Stored data

Segment Open

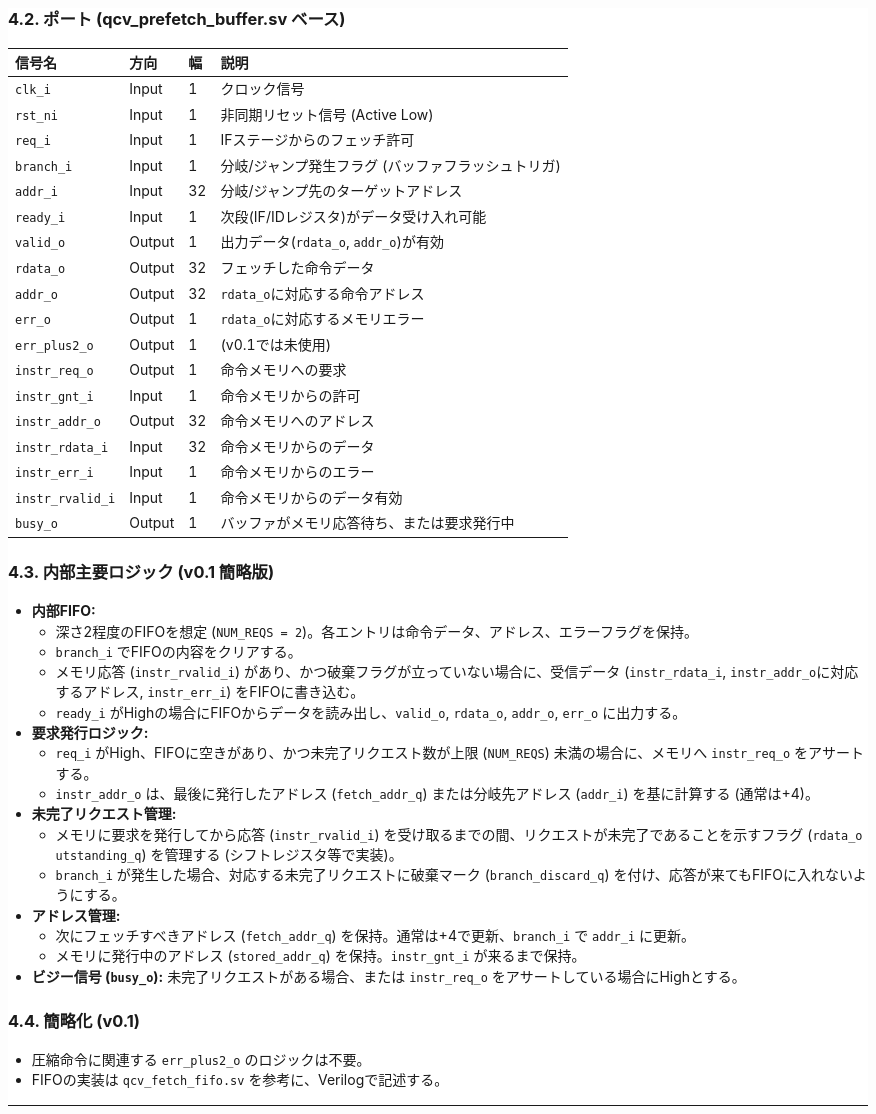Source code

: ### 4.2. ポート (qcv_prefetch_buffer.sv ベース)

| 信号名             | 方向   | 幅     | 説明                                       |
| :----------------- | :----- | :----- | :----------------------------------------- |
| `clk_i`            | Input  | 1      | クロック信号                               |
| `rst_ni`           | Input  | 1      | 非同期リセット信号 (Active Low)            |
| `req_i`            | Input  | 1      | IFステージからのフェッチ許可               |
| `branch_i`         | Input  | 1      | 分岐/ジャンプ発生フラグ (バッファフラッシュトリガ) |
| `addr_i`           | Input  | 32     | 分岐/ジャンプ先のターゲットアドレス        |
| `ready_i`          | Input  | 1      | 次段(IF/IDレジスタ)がデータ受け入れ可能    |
| `valid_o`          | Output | 1      | 出力データ(`rdata_o`, `addr_o`)が有効      |
| `rdata_o`          | Output | 32     | フェッチした命令データ                     |
| `addr_o`           | Output | 32     | `rdata_o`に対応する命令アドレス            |
| `err_o`            | Output | 1      | `rdata_o`に対応するメモリエラー            |
| `err_plus2_o`      | Output | 1      | (v0.1では未使用)                           |
| `instr_req_o`      | Output | 1      | 命令メモリへの要求                         |
| `instr_gnt_i`      | Input  | 1      | 命令メモリからの許可                       |
| `instr_addr_o`     | Output | 32     | 命令メモリへのアドレス                     |
| `instr_rdata_i`    | Input  | 32     | 命令メモリからのデータ                     |
| `instr_err_i`      | Input  | 1      | 命令メモリからのエラー                     |
| `instr_rvalid_i`   | Input  | 1      | 命令メモリからのデータ有効                 |
| `busy_o`           | Output | 1      | バッファがメモリ応答待ち、または要求発行中 |

### 4.3. 内部主要ロジック (v0.1 簡略版)

*   **内部FIFO:**
    *   深さ2程度のFIFOを想定 (`NUM_REQS = 2`)。各エントリは命令データ、アドレス、エラーフラグを保持。
    *   `branch_i` でFIFOの内容をクリアする。
    *   メモリ応答 (`instr_rvalid_i`) があり、かつ破棄フラグが立っていない場合に、受信データ (`instr_rdata_i`, `instr_addr_o`に対応するアドレス, `instr_err_i`) をFIFOに書き込む。
    *   `ready_i` がHighの場合にFIFOからデータを読み出し、`valid_o`, `rdata_o`, `addr_o`, `err_o` に出力する。
*   **要求発行ロジック:**
    *   `req_i` がHigh、FIFOに空きがあり、かつ未完了リクエスト数が上限 (`NUM_REQS`) 未満の場合に、メモリへ `instr_req_o` をアサートする。
    *   `instr_addr_o` は、最後に発行したアドレス (`fetch_addr_q`) または分岐先アドレス (`addr_i`) を基に計算する (通常は+4)。
*   **未完了リクエスト管理:**
    *   メモリに要求を発行してから応答 (`instr_rvalid_i`) を受け取るまでの間、リクエストが未完了であることを示すフラグ (`rdata_outstanding_q`) を管理する (シフトレジスタ等で実装)。
    *   `branch_i` が発生した場合、対応する未完了リクエストに破棄マーク (`branch_discard_q`) を付け、応答が来てもFIFOに入れないようにする。
*   **アドレス管理:**
    *   次にフェッチすべきアドレス (`fetch_addr_q`) を保持。通常は+4で更新、`branch_i` で `addr_i` に更新。
    *   メモリに発行中のアドレス (`stored_addr_q`) を保持。`instr_gnt_i` が来るまで保持。
*   **ビジー信号 (`busy_o`):** 未完了リクエストがある場合、または `instr_req_o` をアサートしている場合にHighとする。

### 4.4. 簡略化 (v0.1)

*   圧縮命令に関連する `err_plus2_o` のロジックは不要。
*   FIFOの実装は `qcv_fetch_fifo.sv` を参考に、Verilogで記述する。

---
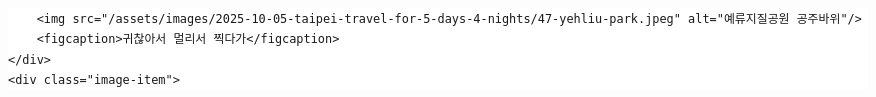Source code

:         <img src="/assets/images/2025-10-05-taipei-travel-for-5-days-4-nights/47-yehliu-park.jpeg" alt="예류지질공원 공주바위"/>
        <figcaption>귀찮아서 멀리서 찍다가</figcaption>
    </div>
    <div class="image-item">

Segment Closed

Task to carry out -
List each line in the items above that contains the word "Output", copying every such line in full.

Response to this exercise -
| `valid_o`          | Output | 1      | 出力データ(`rdata_o`, `addr_o`)が有効      |
| `rdata_o`          | Output | 32     | フェッチした命令データ                     |
| `addr_o`           | Output | 32     | `rdata_o`に対応する命令アドレス            |
| `err_o`            | Output | 1      | `rdata_o`に対応するメモリエラー            |
| `err_plus2_o`      | Output | 1      | (v0.1では未使用)                           |
| `instr_req_o`      | Output | 1      | 命令メモリへの要求                         |
| `instr_addr_o`     | Output | 32     | 命令メモリへのアドレス                     |
| `busy_o`           | Output | 1      | バッファがメモリ応答待ち、または要求発行中 |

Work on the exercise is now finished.